Copy out every one of the lines below word for word, but leave the pictures out.

[Lines taken from a dataset]
= = = =
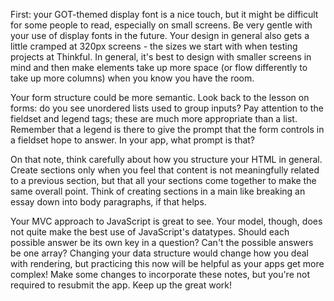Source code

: First: your GOT-themed display font is a nice touch, but it might be difficult for some people to read, especially on small screens. Be very gentle with your use of display fonts in the future. Your design in general also gets a little cramped at 320px screens - the sizes we start with when testing projects at Thinkful. In general, it's best to design with smaller screens in mind and then make elements take up more space (or flow differently to take up more columns) when you know you have the room.

Your form structure could be more semantic. Look back to the lesson on forms: do you see unordered lists used to group inputs? Pay attention to the fieldset and legend tags; these are much more appropriate than a list. Remember that a legend is there to give the prompt that the form controls in a fieldset hope to answer. In your app, what prompt is that?

On that note, think carefully about how you structure your HTML in general. Create sections only when you feel that content is not meaningfully related to a previous section, but that all your sections come together to make the same overall point. Think of creating sections in a main like breaking an essay down into body paragraphs, if that helps.

Your MVC approach to JavaScript is great to see. Your model, though, does not quite make the best use of JavaScript's datatypes. Should each possible answer be its own key in a question? Can't the possible answers be one array? Changing your data structure would change how you deal with rendering, but practicing this now will be helpful as your apps get more complex! Make some changes to incorporate these notes, but you're not required to resubmit the app. Keep up the great work!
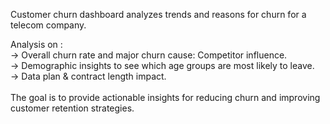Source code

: Customer churn dashboard analyzes trends and reasons for churn for a telecom company. </br>

Analysis on : </br>
-> Overall churn rate and major churn cause: Competitor influence.</br>
-> Demographic insights to see which age groups are most likely to leave.</br>
-> Data plan & contract length impact. </br></br>
The goal is to provide actionable insights for reducing churn and improving customer retention strategies.
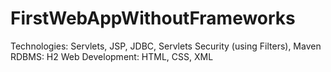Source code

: # FirstWebAppWithoutFrameworks

Technologies: Servlets, JSP, JDBC, Servlets Security (using Filters), Maven
RDBMS: H2
Web Development: HTML, CSS, XML
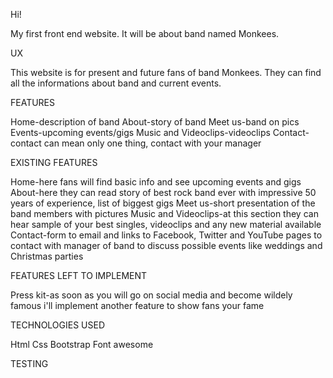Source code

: Hi!

My first front end website. It will be about band named Monkees.

UX

This website is for present and future fans of band Monkees. They can find all the informations about band and current events.


FEATURES

Home-description of band
About-story of band
Meet us-band on pics
Events-upcoming events/gigs
Music and Videoclips-videoclips
Contact-contact can mean only one thing, contact with your manager

EXISTING FEATURES

Home-here fans will find basic info and see upcoming events and gigs
About-here they can read story of best rock band ever with impressive 50 years of experience, list of biggest gigs
Meet us-short presentation of the band members with pictures
Music and Videoclips-at this section they can hear sample of your best singles, videoclips and any new material available
Contact-form to email and links to Facebook, Twitter and YouTube pages to contact with manager of band to discuss possible events like weddings and Christmas parties

FEATURES LEFT TO IMPLEMENT

Press kit-as soon as you will go on social media and become wildely famous i'll implement another feature to show fans your fame

TECHNOLOGIES USED

Html
Css
Bootstrap
Font awesome

TESTING






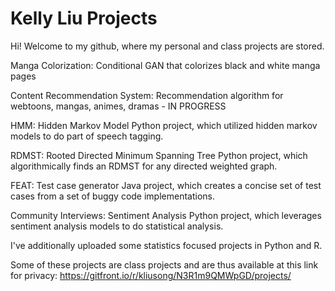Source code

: # Kelly Liu Projects

Hi! Welcome to my github, where my personal and class projects are stored.

Manga Colorization: Conditional GAN that colorizes black and white manga pages

Content Recommendation System: Recommendation algorithm for webtoons, mangas, animes, dramas - IN PROGRESS

HMM: Hidden Markov Model Python project, which utilized hidden markov models to do part of speech tagging.

RDMST: Rooted Directed Minimum Spanning Tree Python project, which algorithmically finds an RDMST for any directed weighted graph.

FEAT: Test case generator Java project, which creates a concise set of test cases from a set of buggy code implementations.

Community Interviews: Sentiment Analysis Python project, which leverages sentiment analysis models to do statistical analysis.

I've additionally uploaded some statistics focused projects in Python and R.

Some of these projects are class projects and are thus available at this link for privacy:
https://gitfront.io/r/kliusong/N3R1m9QMWpGD/projects/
= = = =
:: ANSWER SPACE ::
Source code

: First: your GOT-themed display font is a nice touch, but it might be difficult for some people to read, especially on small screens. Be very gentle with your use of display fonts in the future. Your design in general also gets a little cramped at 320px screens - the sizes we start with when testing projects at Thinkful. In general, it's best to design with smaller screens in mind and then make elements take up more space (or flow differently to take up more columns) when you know you have the room.

Your form structure could be more semantic. Look back to the lesson on forms: do you see unordered lists used to group inputs? Pay attention to the fieldset and legend tags; these are much more appropriate than a list. Remember that a legend is there to give the prompt that the form controls in a fieldset hope to answer. In your app, what prompt is that?

On that note, think carefully about how you structure your HTML in general. Create sections only when you feel that content is not meaningfully related to a previous section, but that all your sections come together to make the same overall point. Think of creating sections in a main like breaking an essay down into body paragraphs, if that helps.

Your MVC approach to JavaScript is great to see. Your model, though, does not quite make the best use of JavaScript's datatypes. Should each possible answer be its own key in a question? Can't the possible answers be one array? Changing your data structure would change how you deal with rendering, but practicing this now will be helpful as your apps get more complex! Make some changes to incorporate these notes, but you're not required to resubmit the app. Keep up the great work!
Source code

: Customer churn dashboard analyzes trends and reasons for churn for a telecom company. </br>

Analysis on : </br>
-> Overall churn rate and major churn cause: Competitor influence.</br>
-> Demographic insights to see which age groups are most likely to leave.</br>
-> Data plan & contract length impact. </br></br>
The goal is to provide actionable insights for reducing churn and improving customer retention strategies.
Source code

: # FirstWebAppWithoutFrameworks

Technologies: Servlets, JSP, JDBC, Servlets Security (using Filters), Maven
RDBMS: H2
Web Development: HTML, CSS, XML
Source code

: Hi!

My first front end website. It will be about band named Monkees.

UX

This website is for present and future fans of band Monkees. They can find all the informations about band and current events.


FEATURES

Home-description of band
About-story of band
Meet us-band on pics
Events-upcoming events/gigs
Music and Videoclips-videoclips
Contact-contact can mean only one thing, contact with your manager

EXISTING FEATURES

Home-here fans will find basic info and see upcoming events and gigs
About-here they can read story of best rock band ever with impressive 50 years of experience, list of biggest gigs
Meet us-short presentation of the band members with pictures
Music and Videoclips-at this section they can hear sample of your best singles, videoclips and any new material available
Contact-form to email and links to Facebook, Twitter and YouTube pages to contact with manager of band to discuss possible events like weddings and Christmas parties

FEATURES LEFT TO IMPLEMENT

Press kit-as soon as you will go on social media and become wildely famous i'll implement another feature to show fans your fame

TECHNOLOGIES USED

Html
Css
Bootstrap
Font awesome

TESTING






Source code

: # Kelly Liu Projects

Hi! Welcome to my github, where my personal and class projects are stored.

Manga Colorization: Conditional GAN that colorizes black and white manga pages

Content Recommendation System: Recommendation algorithm for webtoons, mangas, animes, dramas - IN PROGRESS

HMM: Hidden Markov Model Python project, which utilized hidden markov models to do part of speech tagging.

RDMST: Rooted Directed Minimum Spanning Tree Python project, which algorithmically finds an RDMST for any directed weighted graph.

FEAT: Test case generator Java project, which creates a concise set of test cases from a set of buggy code implementations.

Community Interviews: Sentiment Analysis Python project, which leverages sentiment analysis models to do statistical analysis.

I've additionally uploaded some statistics focused projects in Python and R.

Some of these projects are class projects and are thus available at this link for privacy:
https://gitfront.io/r/kliusong/N3R1m9QMWpGD/projects/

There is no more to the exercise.